Locate each line in the rows below that contains the string "entities", and copy those lines.

******************************

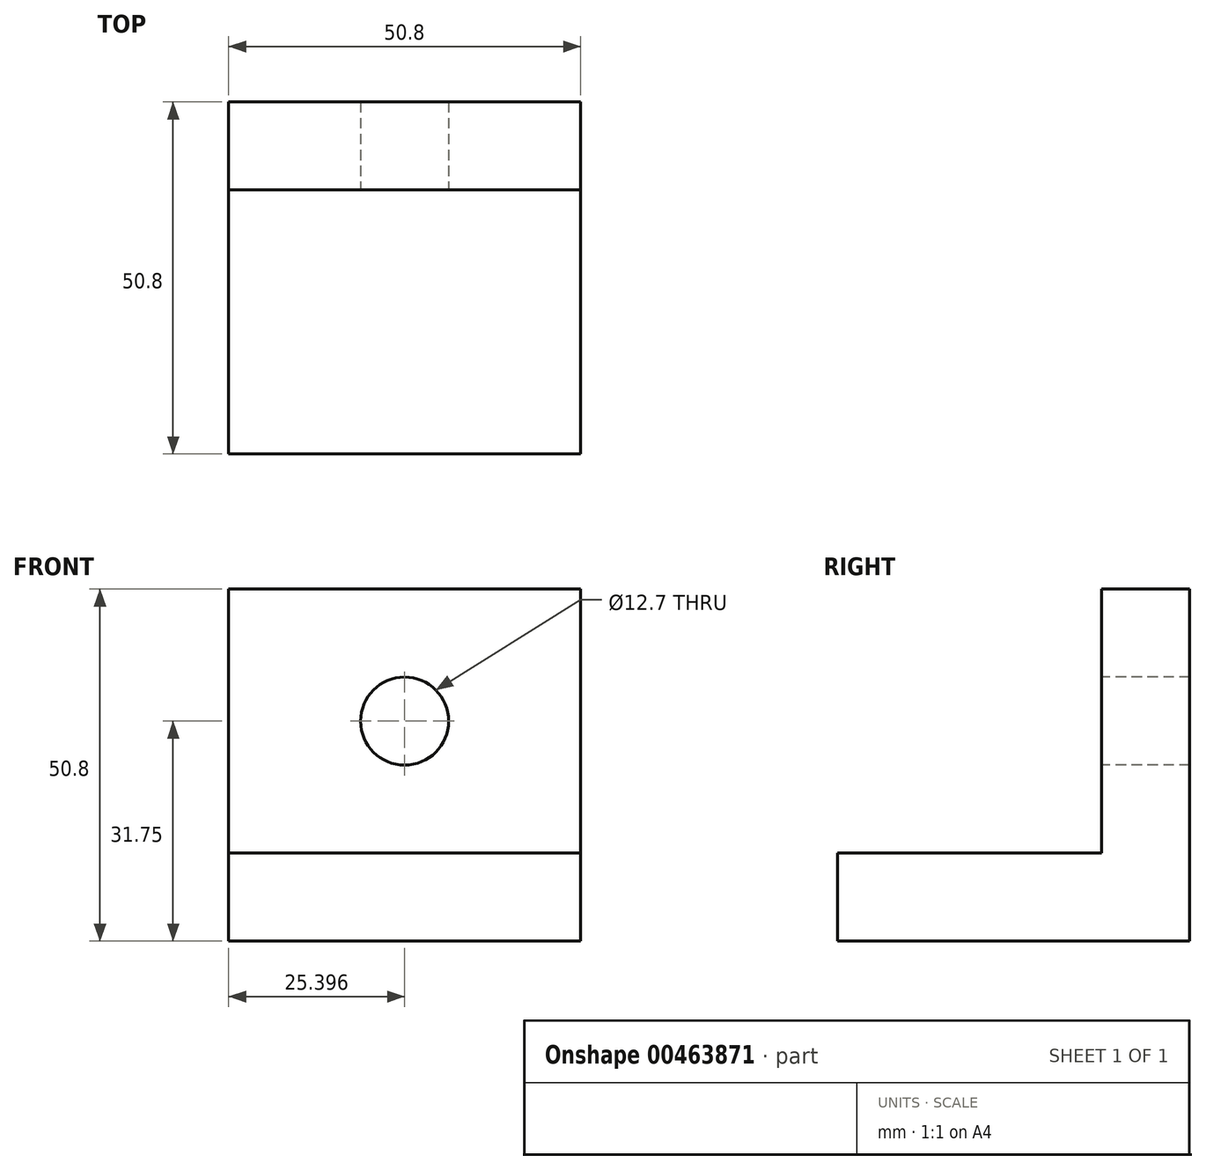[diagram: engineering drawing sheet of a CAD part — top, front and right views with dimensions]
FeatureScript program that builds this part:
annotation { "Feature Type Name" : "Feature", "Feature Type Description" : "" }
export const myFeature = defineFeature(function(context is Context, id is Id, definition is map)
    precondition{}
    {
        {
            var Q0;
            Q0=qCreatedBy(makeId("Top.planeOp"),FACE);
            var sketch = newSketch(context, id + "F0", { "sketchPlane" : qUnion([Q0])});
            skLineSegment(sketch, "E0.bottom", {"start": v(-23.84, 21.92) * mm, "end": v(26.96, 21.92) * mm});
            skLineSegment(sketch, "E0.top", {"start": v(-23.84, -28.88) * mm, "end": v(26.96, -28.88) * mm});
            skLineSegment(sketch, "E0.left", {"start": v(-23.84, 21.92) * mm, "end": v(-23.84, -28.88) * mm});
            skLineSegment(sketch, "E0.right", {"start": v(26.96, 21.92) * mm, "end": v(26.96, -28.88) * mm});
            skSolve(sketch);
        }
        {
            var Q0;
            Q0 = qSketchRegion(id + "F0", true);
            extrude(context, id + "F1", {"entities" : qUnion([Q0]), "depth" : 12.7 * mm});
        }
        {
            var Q0;
            Q0=makeQuery(id+"F1.opExtrude","CAP_FACE",FACE,{"disambiguationData":[OSD([sQuery(id+"F0.wireOp",EDGE,"E0.bottom"),sQuery(id+"F0.wireOp",EDGE,"E0.top"),sQuery(id+"F0.wireOp",EDGE,"E0.left"),sQuery(id+"F0.wireOp",EDGE,"E0.right")])],"isStart":false});
            var sketch = newSketch(context, id + "F2", { "sketchPlane" : qUnion([Q0])});
            skLineSegment(sketch, "E1.bottom", {"start": v(-23.84, 21.92) * mm, "end": v(26.96, 21.92) * mm});
            skLineSegment(sketch, "E1.top", {"start": v(-23.84, 9.22) * mm, "end": v(26.96, 9.22) * mm});
            skLineSegment(sketch, "E1.left", {"start": v(-23.84, 21.92) * mm, "end": v(-23.84, 9.22) * mm});
            skLineSegment(sketch, "E1.right", {"start": v(26.96, 21.92) * mm, "end": v(26.96, 9.22) * mm});
            skSolve(sketch);
        }
        {
            var Q0;
            Q0 = qSketchRegion(id + "F2", true);
            extrude(context, id + "F3", {"entities" : qUnion([Q0]), "operationType" : NewBodyOperationType.ADD, "depth" : 38.1 * mm});
        }
        {
            var Q0;
            Q0=makeQuery(id+"F3.opExtrude","SWEPT_FACE",FACE,{"disambiguationData":[OSD([sQuery(id+"F2.wireOp",EDGE,"E1.top")])]});
            var sketch = newSketch(context, id + "F4", { "sketchPlane" : qUnion([Q0])});
            skCircle(sketch, "E2", {"center": v(1.56, 31.75) * mm, "radius": 6.35 * mm});
            skPoint(sketch, "E2.centerSnap0", {"position": v(1.56, 50.8) * mm});
            skPoint(sketch, "E2.centerSnap1", {"position": v(-23.84, 31.75) * mm});
            skSolve(sketch);
        }
        {
            var Q0;
            Q0 = qSketchRegion(id + "F4", true);
            extrude(context, id + "F5", {"entities" : qUnion([Q0]), "operationType" : NewBodyOperationType.REMOVE, "oppositeDirection" : true, "depth" : 25.4 * mm});
        }
    });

******************************

## Answer for this exercise
            extrude(context, id + "F1", {"entities" : qUnion([Q0]), "depth" : 12.7 * mm});
            extrude(context, id + "F3", {"entities" : qUnion([Q0]), "operationType" : NewBodyOperationType.ADD, "depth" : 38.1 * mm});
            extrude(context, id + "F5", {"entities" : qUnion([Q0]), "operationType" : NewBodyOperationType.REMOVE, "oppositeDirection" : true, "depth" : 25.4 * mm});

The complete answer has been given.